Here is my summary for logging your “instrument time” for recency. In each situation you must be operating the aircraft or approved simulator solely by reference to the flight instruments.
Actual Flight instrument time
This is your time spent in cloud, smoke, fog, haze, mist or dark night conditions when you don’t have any horizon or lights for visual reference to the ground during an actual flight in non-VFR conditions.
If you are in these non-VFR conditions, you will obviously have to be on an IFR Flight Plan to be legal.
If you are in non-VFR conditions for the entire flight you can only take credit for up to the maximum Air Time ( up – down), not the entire Flight Time. You are not flying solely on instruments while taxiing.
Simulated Flight instrument time
This is your time spent simulating cloud, smoke, fog, haze, mist or dark night without an horizon or without visual reference to the ground during an actual flight and in VFR conditions.

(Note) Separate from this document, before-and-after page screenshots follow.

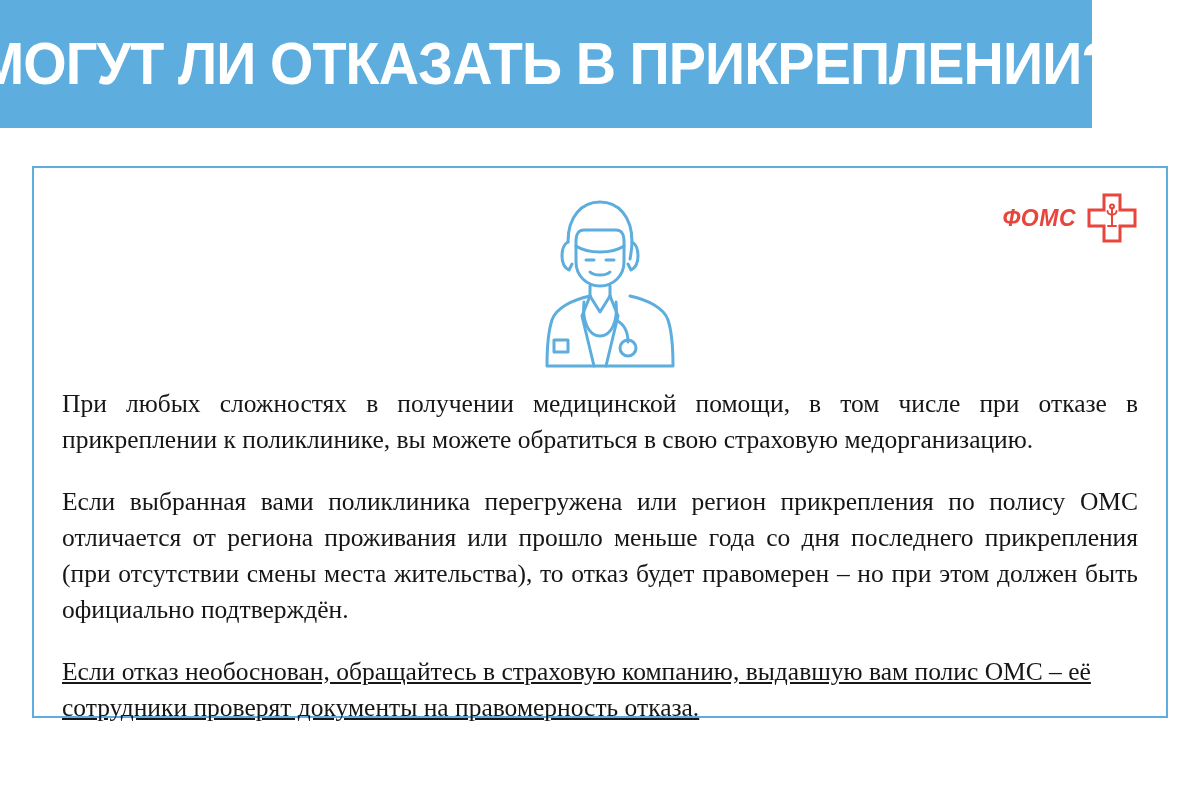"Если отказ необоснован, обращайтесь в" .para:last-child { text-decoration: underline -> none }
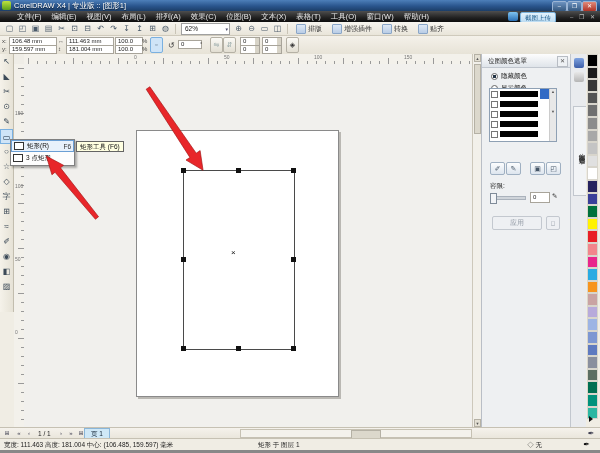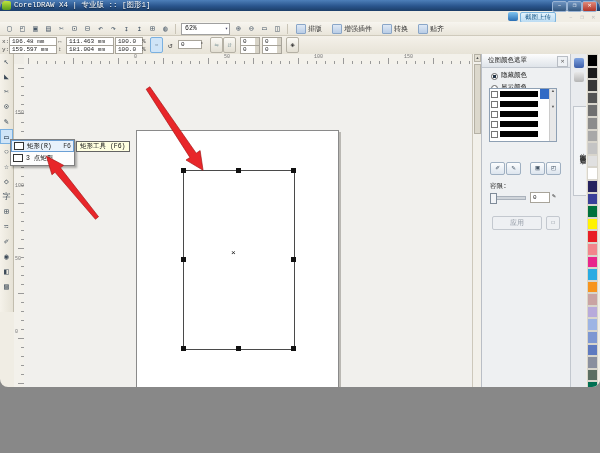"CorelDRAW X4 | 专业版 ::" .screen { border-radius: 8px -> none; font-family: Liberation Mono, monospace -> Liberation Sans, sans-serif; height: 387px -> 450px }
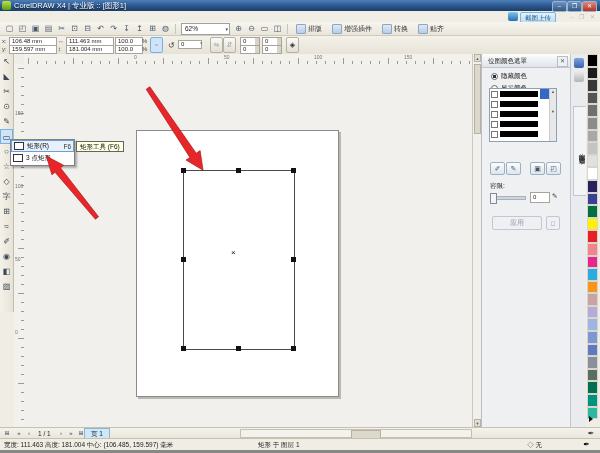"文件(F)" div.abs { html: none -> <div> <div>文件(F)</div> <div>编辑(E)</div> <div>视图(V)</div> <div>布局(L)</div> <div>排列(A)</div> <div>效果(C)</div> <div>位图(B)</div> <div>文本(X)</div> <div>表格(T)</div> <div>工具(O)</div> <div>窗口(W)</div> <div>帮助(H)</div> </div> }
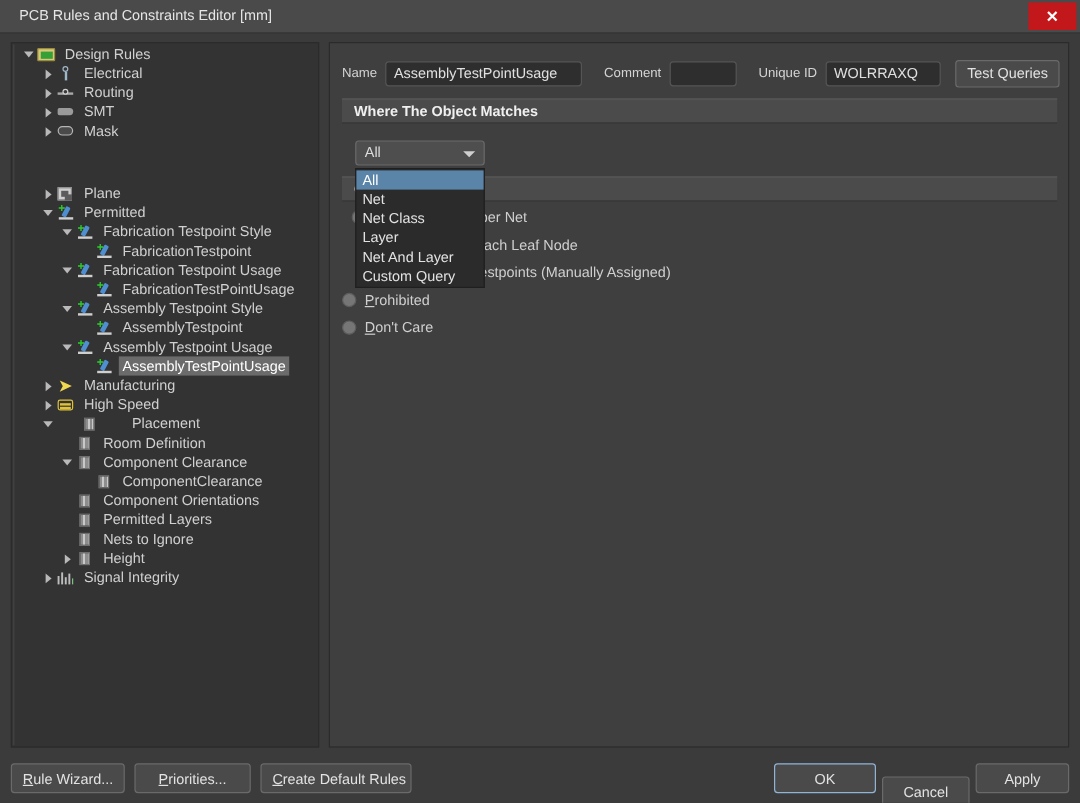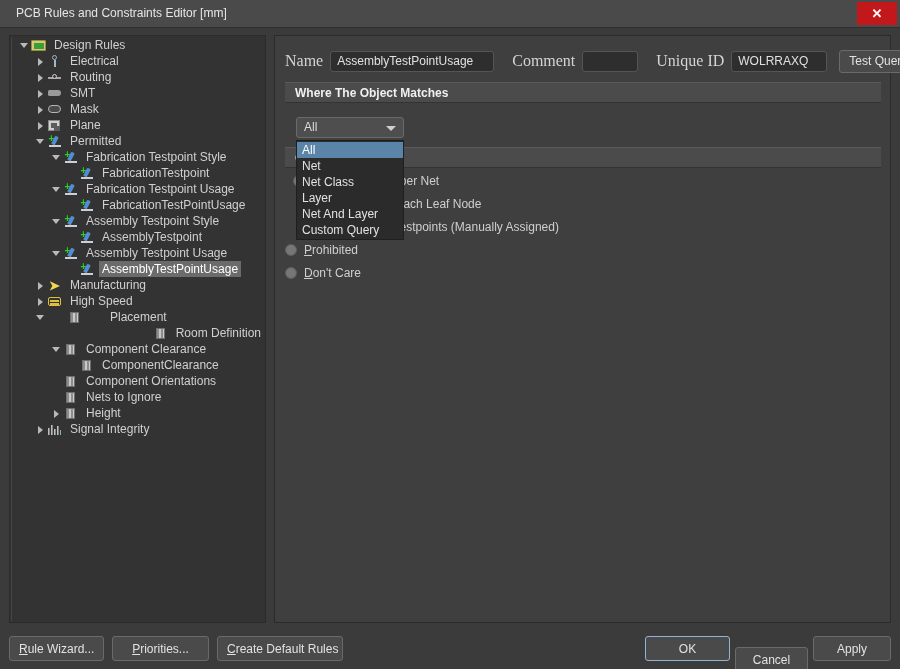"Name" .fld-label { font-family: Liberation Serif, serif -> none; font-size: 16px -> 11px }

You are expected to have a safety pilot with you and to use a view limiting device or hood in order to get credit for logging this simulated flight instrument time.
The safety pilot will also be your instructor when you are conducting IFR training in order to get credit for logging this simulated flight instrument time. You are allowed to log it, and your instructor (PIC) is also allowed to log it.
You can only take credit for the time that you are simulating instrument conditions. This may be less than the Air Time depending upon when you start and stop flying by sole reference to the flight instruments.
Ground instrument time
This is your time spent simulating non-VFR conditions on a simulated IFR flight in an approved flight simulator training device (FSTD).
An instructor is expected to be with you when you are conducting IFR training in order to get credit for this ground instrument time, but if you are an IFR rated pilot you don’t need an instructor. You can be alone or with another pilot.
If you are in non-VFR conditions for the entire flight you can only take credit for up to the maximum simulator Air Time (up – down), not the total simulator Flight Time. Also remove the time the simulator is paused during the simulated flight.